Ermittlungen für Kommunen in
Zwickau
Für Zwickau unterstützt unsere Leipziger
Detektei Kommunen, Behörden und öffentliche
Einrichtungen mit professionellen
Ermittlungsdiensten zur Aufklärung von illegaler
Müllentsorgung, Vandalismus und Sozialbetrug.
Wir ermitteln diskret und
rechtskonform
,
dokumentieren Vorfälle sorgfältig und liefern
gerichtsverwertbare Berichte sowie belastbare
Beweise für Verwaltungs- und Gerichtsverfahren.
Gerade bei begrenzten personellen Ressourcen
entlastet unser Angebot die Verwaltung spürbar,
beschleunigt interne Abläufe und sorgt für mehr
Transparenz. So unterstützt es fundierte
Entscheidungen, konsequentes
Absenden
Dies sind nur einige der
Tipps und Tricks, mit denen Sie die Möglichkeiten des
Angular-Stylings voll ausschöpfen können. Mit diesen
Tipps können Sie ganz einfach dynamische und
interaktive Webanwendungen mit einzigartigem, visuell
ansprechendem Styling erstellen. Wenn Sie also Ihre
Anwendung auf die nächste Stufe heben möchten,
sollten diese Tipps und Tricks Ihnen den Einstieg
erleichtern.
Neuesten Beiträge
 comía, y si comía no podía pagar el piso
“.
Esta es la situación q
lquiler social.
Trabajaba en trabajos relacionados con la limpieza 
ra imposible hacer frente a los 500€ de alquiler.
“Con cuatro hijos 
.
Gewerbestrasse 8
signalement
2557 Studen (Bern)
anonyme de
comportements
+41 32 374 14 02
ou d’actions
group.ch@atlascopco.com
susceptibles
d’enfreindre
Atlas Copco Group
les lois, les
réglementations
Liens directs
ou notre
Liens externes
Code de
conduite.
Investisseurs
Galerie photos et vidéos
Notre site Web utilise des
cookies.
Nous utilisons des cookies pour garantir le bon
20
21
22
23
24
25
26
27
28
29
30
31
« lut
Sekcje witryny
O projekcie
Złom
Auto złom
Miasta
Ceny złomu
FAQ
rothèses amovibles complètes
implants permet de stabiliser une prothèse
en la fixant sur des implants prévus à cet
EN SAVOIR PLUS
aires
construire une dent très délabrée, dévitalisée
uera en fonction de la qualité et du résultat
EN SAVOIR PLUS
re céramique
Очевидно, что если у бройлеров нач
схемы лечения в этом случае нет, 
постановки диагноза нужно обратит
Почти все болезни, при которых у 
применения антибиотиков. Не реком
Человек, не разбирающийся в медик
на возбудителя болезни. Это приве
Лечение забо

* **TASK ITEM**
Word for word, repeat each entry from the listing above.

* **SOLUTION TO THE EXERCISE**
Ermittlungen für Kommunen in
Zwickau
Für Zwickau unterstützt unsere Leipziger
Detektei Kommunen, Behörden und öffentliche
Einrichtungen mit professionellen
Ermittlungsdiensten zur Aufklärung von illegaler
Müllentsorgung, Vandalismus und Sozialbetrug.
Wir ermitteln diskret und
rechtskonform
,
dokumentieren Vorfälle sorgfältig und liefern
gerichtsverwertbare Berichte sowie belastbare
Beweise für Verwaltungs- und Gerichtsverfahren.
Gerade bei begrenzten personellen Ressourcen
entlastet unser Angebot die Verwaltung spürbar,
beschleunigt interne Abläufe und sorgt für mehr
Transparenz. So unterstützt es fundierte
Entscheidungen, konsequentes
Absenden
Dies sind nur einige der
Tipps und Tricks, mit denen Sie die Möglichkeiten des
Angular-Stylings voll ausschöpfen können. Mit diesen
Tipps können Sie ganz einfach dynamische und
interaktive Webanwendungen mit einzigartigem, visuell
ansprechendem Styling erstellen. Wenn Sie also Ihre
Anwendung auf die nächste Stufe heben möchten,
sollten diese Tipps und Tricks Ihnen den Einstieg
erleichtern.
Neuesten Beiträge
 comía, y si comía no podía pagar el piso
“.
Esta es la situación q
lquiler social.
Trabajaba en trabajos relacionados con la limpieza 
ra imposible hacer frente a los 500€ de alquiler.
“Con cuatro hijos 
.
Gewerbestrasse 8
signalement
2557 Studen (Bern)
anonyme de
comportements
+41 32 374 14 02
ou d’actions
group.ch@atlascopco.com
susceptibles
d’enfreindre
Atlas Copco Group
les lois, les
réglementations
Liens directs
ou notre
Liens externes
Code de
conduite.
Investisseurs
Galerie photos et vidéos
Notre site Web utilise des
cookies.
Nous utilisons des cookies pour garantir le bon
20
21
22
23
24
25
26
27
28
29
30
31
« lut
Sekcje witryny
O projekcie
Złom
Auto złom
Miasta
Ceny złomu
FAQ
rothèses amovibles complètes
implants permet de stabiliser une prothèse
en la fixant sur des implants prévus à cet
EN SAVOIR PLUS
aires
construire une dent très délabrée, dévitalisée
uera en fonction de la qualité et du résultat
EN SAVOIR PLUS
re céramique
Очевидно, что если у бройлеров нач
схемы лечения в этом случае нет, 
постановки диагноза нужно обратит
Почти все болезни, при которых у 
применения антибиотиков. Не реком
Человек, не разбирающийся в медик
на возбудителя болезни. Это приве
Лечение забо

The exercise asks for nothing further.